With the future of corn ethanol hanging in the balance in Congress, the Ohio Corn Growers Association’s (OCGA) recent grassroots lobbying trip to Washington, D.C., garnered crucial support for an ethanol-blender’s tax credit, known as VEETC (Volumetric Ethanol Excise Tax Extension). The legislation continues the current tax credit for entities that blend ethanol with gasoline.
This week, U.S. Representative Mary Jo Kilroy (D-OH), of Ohio’s 15th congressional district, signed as a co-sponsor for the Renewable Fuels Reinvestment Act (HR 4940) that would extend key ethanol tax incentives until the year 2015, including the $0.45 per gallon blenders credit for ethanol use.
“Current ethanol tax policies are working to build out the industry, expand infrastructure and provide the foundation for new technologies to thrive,” said OCGA President John Davis, a Delaware County farmer.
Davis was among a group of farmer board members in Washington, D.C., the week of July 14. The group included Brent Hostetler of Union County, Bill Berg of Auglaize County, Gene Baumgardner of Fayette County, Anthony Bush of Morrow County, Mark Schweibert of Henry County, Paul Herringshaw of Wood County and OCGA staff members.
OCGA Executive Director Dwayne Siekman said corn growers believe that the extension of VEETC is vital to the industry.
“As our board and voting delegates visited with members of Congress this week, it was apparent to many in Congress that the need for market certainty is vital to job creation and that the ethanol-blender’s extension is in the best interests of America’s rural economy, environment and energy security,” Siekman said.
The biggest reason to continue the tax incentives is jobs, according to Renewable Fuels Association President Bob Dinneen. “Losing the tax incentive now will shutter plants and cost tens of thousands of jobs.

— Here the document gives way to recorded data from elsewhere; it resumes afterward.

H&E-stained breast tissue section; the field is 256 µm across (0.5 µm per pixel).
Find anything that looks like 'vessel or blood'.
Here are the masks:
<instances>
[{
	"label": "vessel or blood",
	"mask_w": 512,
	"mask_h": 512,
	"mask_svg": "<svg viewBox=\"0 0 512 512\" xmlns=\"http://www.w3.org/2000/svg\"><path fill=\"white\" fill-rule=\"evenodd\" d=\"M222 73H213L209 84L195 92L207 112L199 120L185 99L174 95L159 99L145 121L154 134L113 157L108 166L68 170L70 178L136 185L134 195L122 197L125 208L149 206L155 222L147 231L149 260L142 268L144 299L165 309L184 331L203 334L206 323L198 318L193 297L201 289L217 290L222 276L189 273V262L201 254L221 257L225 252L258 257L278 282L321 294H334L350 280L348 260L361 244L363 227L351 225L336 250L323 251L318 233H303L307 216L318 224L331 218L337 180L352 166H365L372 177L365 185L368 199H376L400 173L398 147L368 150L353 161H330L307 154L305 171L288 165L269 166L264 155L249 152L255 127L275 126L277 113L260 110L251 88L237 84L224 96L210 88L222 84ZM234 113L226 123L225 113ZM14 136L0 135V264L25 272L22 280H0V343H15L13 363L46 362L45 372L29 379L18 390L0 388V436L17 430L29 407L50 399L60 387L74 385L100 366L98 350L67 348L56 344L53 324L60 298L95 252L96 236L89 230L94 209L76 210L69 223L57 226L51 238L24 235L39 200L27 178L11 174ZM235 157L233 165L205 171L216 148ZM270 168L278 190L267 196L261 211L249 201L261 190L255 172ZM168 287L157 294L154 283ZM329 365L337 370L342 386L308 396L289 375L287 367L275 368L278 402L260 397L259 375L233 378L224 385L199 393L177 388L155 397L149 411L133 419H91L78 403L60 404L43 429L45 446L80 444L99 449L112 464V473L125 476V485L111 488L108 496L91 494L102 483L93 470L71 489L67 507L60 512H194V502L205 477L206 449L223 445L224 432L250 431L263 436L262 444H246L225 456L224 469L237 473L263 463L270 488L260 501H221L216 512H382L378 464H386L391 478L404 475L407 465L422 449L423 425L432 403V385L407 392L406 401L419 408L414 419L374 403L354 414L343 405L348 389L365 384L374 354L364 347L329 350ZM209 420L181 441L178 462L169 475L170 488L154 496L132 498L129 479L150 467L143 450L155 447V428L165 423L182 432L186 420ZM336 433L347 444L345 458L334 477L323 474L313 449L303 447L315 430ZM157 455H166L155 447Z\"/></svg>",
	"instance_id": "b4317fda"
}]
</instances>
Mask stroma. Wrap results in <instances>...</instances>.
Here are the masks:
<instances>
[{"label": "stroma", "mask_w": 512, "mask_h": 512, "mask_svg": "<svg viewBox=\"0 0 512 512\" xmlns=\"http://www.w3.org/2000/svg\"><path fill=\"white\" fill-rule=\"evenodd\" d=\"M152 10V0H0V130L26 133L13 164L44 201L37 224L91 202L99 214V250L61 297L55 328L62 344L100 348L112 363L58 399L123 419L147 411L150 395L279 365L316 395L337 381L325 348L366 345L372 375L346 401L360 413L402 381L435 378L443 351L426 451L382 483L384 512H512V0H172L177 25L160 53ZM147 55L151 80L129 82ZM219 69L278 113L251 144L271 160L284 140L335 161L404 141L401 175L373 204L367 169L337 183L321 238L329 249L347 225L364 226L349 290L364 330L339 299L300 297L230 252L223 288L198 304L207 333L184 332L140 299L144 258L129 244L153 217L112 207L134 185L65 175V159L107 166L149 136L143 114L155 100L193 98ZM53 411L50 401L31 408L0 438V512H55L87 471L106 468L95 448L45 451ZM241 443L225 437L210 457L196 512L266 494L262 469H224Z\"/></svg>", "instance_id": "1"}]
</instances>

This is a serious discussion with real world implications. Numerous ideas exists and due diligence must be done to ensure that the right ideas are put together so as to foster the continued growth of this industry.”
OCGA also stressed the importance of the need for increased ethanol blends and the need for atrazine, a vital herbicide used for growing corn that is under scrutiny by some environmentalists.
“Corn growers are facing tough issues with some reviews by the EPA that are unfounded,” Siekman said. “This is a crucial time for grassroots efforts in notifying Congress and the EPA where we stand.”